“Both city and state governments must extend their efforts beyond the final budget deal, recognizing that tenants’ well-being is intertwined with the physical and financial stability of their homes and addressing root causes rather than assigning blame.”

Adi Talwar

Homes in Queens’ Addisleigh Park neighborhood.

State lawmakers are nearing a historic deal to boost affordable housing production and to enact tenant protections against unfair rent hikes and eviction without “good cause.” While the exact details of the deal remain unclear, it’s evident that both sides are making concessions.

However, to ensure community stability, both city and state governments must extend their efforts beyond the final budget deal, recognizing that tenants’ well-being is intertwined with the physical and financial stability of their homes and addressing root causes rather than assigning blame.  

Even before State budget negotiations heated up, landlords were making the case for rent hikes in New York City’s rent-regulated units. In March, the Rent Guidelines Board (RGB), which sets increases for rent-stabilized apartments, issued an annual report showing landlord operating costs were rising while revenue was declining. As tenant organizers, we worried the report had all but sealed tenants’ fates: there would be another year of rent increases to cover these growing costs.

Working at an organization that both organizes tenants and manages affordable housing, I’ve witnessed the rising costs of labor, utilities, and insurance. However, relying on tenants—whose wages haven’t kept pace with inflation and who are already rent burdened—to foot the bill absolves government of its fundamental responsibilities to address the need to broaden rental assistance, improve wages, and address factors impacting higher costs.

Take, for example, the escalating costs of insurance. A recent New York Housing Conference analysis found systemic issues within the affordable housing insurance industry, including widespread discrimination against affordable housing operators, as well as the twin challenges of increasing costs and decreasing coverage.

Instead of accepting these disparities as inevitable, the state must intervene to investigate and address the factors driving these cost hikes. Additionally, the governor must make good on her promise to ban discrimination by insurance companies based on income source and income level of residents.

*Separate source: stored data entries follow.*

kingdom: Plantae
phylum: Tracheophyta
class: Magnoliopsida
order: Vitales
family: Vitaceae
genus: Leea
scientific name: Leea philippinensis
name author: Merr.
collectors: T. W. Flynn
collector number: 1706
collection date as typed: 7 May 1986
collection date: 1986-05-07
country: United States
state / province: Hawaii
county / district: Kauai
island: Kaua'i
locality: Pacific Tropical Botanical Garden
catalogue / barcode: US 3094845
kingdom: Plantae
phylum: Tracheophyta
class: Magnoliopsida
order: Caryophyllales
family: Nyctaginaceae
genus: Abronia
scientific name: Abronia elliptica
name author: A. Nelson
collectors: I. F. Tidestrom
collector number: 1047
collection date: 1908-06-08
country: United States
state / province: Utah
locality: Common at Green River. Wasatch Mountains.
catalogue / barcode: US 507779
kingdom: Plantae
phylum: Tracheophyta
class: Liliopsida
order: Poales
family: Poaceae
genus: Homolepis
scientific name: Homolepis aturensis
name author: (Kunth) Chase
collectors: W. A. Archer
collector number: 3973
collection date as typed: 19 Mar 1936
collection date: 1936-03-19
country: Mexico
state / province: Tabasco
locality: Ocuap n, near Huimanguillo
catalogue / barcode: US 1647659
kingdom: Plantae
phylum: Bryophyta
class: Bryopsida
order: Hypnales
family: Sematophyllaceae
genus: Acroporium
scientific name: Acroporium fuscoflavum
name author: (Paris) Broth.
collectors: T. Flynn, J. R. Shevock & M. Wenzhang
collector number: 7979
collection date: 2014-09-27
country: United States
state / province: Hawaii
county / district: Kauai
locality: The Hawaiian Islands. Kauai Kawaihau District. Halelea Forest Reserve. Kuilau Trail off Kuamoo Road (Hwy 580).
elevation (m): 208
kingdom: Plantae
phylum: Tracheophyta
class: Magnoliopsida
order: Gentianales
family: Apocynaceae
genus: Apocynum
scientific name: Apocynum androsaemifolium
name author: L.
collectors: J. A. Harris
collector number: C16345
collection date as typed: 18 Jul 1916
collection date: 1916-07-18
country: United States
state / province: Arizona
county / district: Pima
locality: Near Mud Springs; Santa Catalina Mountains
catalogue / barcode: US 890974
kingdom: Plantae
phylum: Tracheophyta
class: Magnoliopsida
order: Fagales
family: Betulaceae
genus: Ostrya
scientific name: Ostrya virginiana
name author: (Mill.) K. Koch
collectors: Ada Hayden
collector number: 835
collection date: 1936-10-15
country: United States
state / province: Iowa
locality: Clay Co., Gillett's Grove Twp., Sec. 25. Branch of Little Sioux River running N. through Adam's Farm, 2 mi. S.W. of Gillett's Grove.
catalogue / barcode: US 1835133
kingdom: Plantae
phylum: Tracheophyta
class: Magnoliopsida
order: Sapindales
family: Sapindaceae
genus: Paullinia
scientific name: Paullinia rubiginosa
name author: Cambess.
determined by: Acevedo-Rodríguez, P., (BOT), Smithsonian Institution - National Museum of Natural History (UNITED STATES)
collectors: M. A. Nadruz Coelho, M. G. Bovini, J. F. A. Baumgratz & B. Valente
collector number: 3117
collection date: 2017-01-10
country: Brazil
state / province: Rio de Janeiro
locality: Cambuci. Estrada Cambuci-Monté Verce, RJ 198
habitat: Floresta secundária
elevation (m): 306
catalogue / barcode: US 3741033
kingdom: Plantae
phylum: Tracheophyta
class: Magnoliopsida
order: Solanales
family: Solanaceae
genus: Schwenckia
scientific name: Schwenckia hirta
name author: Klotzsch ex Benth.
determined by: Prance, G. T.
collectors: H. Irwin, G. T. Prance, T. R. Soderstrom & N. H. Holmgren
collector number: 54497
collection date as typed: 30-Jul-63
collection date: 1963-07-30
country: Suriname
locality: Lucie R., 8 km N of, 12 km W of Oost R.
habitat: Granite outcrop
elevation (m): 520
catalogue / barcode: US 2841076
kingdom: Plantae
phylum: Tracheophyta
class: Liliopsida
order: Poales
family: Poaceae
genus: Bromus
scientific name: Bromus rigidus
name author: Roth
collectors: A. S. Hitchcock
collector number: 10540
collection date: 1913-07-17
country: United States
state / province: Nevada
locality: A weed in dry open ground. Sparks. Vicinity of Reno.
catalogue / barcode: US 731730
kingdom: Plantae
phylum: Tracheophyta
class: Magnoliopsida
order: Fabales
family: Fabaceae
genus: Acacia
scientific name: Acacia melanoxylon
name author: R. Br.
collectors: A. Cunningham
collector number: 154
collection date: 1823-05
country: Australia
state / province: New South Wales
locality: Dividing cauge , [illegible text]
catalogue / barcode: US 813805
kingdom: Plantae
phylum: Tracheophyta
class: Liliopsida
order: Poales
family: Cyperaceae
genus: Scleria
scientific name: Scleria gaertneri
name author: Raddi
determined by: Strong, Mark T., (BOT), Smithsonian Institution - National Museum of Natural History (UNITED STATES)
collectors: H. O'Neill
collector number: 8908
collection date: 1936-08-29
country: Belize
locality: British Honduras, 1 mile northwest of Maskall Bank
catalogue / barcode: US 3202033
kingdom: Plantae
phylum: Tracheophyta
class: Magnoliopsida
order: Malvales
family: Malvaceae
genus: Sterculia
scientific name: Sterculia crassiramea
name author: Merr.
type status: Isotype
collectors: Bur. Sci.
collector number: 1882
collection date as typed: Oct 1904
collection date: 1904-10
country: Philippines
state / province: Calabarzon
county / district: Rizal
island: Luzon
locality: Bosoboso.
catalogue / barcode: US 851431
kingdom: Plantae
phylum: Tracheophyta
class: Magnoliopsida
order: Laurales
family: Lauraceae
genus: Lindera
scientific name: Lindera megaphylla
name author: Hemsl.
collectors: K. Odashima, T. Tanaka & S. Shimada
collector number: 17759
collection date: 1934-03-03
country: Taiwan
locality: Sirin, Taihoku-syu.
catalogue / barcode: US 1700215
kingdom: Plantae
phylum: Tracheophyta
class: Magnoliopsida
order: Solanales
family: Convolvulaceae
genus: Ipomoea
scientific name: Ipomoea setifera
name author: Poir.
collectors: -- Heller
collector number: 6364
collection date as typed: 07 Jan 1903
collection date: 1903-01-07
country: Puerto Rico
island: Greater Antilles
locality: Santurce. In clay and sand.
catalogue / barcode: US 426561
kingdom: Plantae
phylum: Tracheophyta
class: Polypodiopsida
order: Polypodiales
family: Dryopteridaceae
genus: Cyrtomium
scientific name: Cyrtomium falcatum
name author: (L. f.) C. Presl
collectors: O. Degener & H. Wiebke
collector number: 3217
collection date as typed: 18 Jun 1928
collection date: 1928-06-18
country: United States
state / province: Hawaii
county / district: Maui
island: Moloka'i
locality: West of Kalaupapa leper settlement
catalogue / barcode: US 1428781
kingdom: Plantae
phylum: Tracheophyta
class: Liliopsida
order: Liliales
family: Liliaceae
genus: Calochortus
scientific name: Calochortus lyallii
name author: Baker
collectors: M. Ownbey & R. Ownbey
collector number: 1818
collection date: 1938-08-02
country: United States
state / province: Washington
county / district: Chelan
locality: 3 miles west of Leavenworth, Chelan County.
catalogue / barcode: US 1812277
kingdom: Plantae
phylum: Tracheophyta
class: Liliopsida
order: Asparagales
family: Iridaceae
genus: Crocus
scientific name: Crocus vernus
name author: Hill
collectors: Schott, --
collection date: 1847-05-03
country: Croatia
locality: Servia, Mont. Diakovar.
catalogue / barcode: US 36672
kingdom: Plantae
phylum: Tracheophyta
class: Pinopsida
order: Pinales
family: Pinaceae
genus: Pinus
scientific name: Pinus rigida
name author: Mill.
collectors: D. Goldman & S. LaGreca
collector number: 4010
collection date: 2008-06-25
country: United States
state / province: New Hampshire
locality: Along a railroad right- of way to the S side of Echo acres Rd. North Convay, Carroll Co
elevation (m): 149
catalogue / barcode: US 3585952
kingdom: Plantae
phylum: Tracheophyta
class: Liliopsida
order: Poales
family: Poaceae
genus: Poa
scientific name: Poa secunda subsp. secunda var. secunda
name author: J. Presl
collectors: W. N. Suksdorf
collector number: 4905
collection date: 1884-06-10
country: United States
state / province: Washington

As the state nears a significant deal to preserve and create new affordable housing, landlords are pushing for changes that could impose additional costs on tenants. One concession being discussed in Albany is raising the $15,000 cap for individual apartment improvements (IAIs), established in landmark legislation passed in 2019.

The cap was a major victory against the construction harassment and excessive rent hikes that IAIs historically created, but it has also led to a disincentive for landlords to make necessary improvements, or worse, led some to “warehouse” vacant rent-stabilized apartments rather than make investments they weren’t confident they could recoup.

However, it’s unclear what the most effective intervention is. In 2023, the NYC Department of Housing Preservation & Development (HPD) launched Unlocking Doors, a capital investment pilot that offered landlords with distressed, vacant rent-stabilized units up to $25,000 for repairs. However, at a City Council hearing in March, HPD reported that only one landlord had applied to the pilot.

Some advocates argue the program’s uptake has been low as landlords continue to warehouse units to bolster their case for rolling back the 2019 rent reforms. However, if the city is serious about addressing these capital needs, it should be increasing the support it offers through Unlocking Doors, as Councilmember Pierina Sanchez suggested during the March hearing.

Another concession on the negotiating table in Albany is a modified version of the “good cause” eviction legislation that tenant advocates have been fighting for since 2019. Some leaked reports indicate that the governor is seeking exemptions based on the size of a landlord’s portfolio, which poses a challenge for tenants who have no way of knowing the extent of their landlord’s holdings, in part because landlords use different limited liability companies (LLCs).

Last session, Albany legislators passed the LLC Transparency Act, designed to help tenants, and organizers like us, identify the “beneficial owners” of any LLC through a public database. However, in December, the governor signed the act into law with an amendment restricting access to the database to law enforcement, government agencies, or through a court order.

While tenants shouldn’t bear the responsibility of determining whether their landlord is exempt from providing good cause protections, restoring the original version of the LLC Transparency Act will be essential if the governor is serious about enacting the proposed exemptions to good cause.

As legislators work to finalize a deal, it’s imperative to remember that addressing the housing crisis extends beyond Albany’s chambers. It requires collective action across all levels and branches of government to ensure tenants and our communities are not left bearing the burdens of decades of deferred leadership on housing.

Now is the time for a coordinated, comprehensive approach to build and preserve affordable housing at scale and to keep tenants living in their homes and with dignity. 

Sarah Batchu is the director of programs at Fifth Avenue Committee, a 46-year-old comprehensive community development corporation whose mission is to advance economic, social, and racial justice in New York City.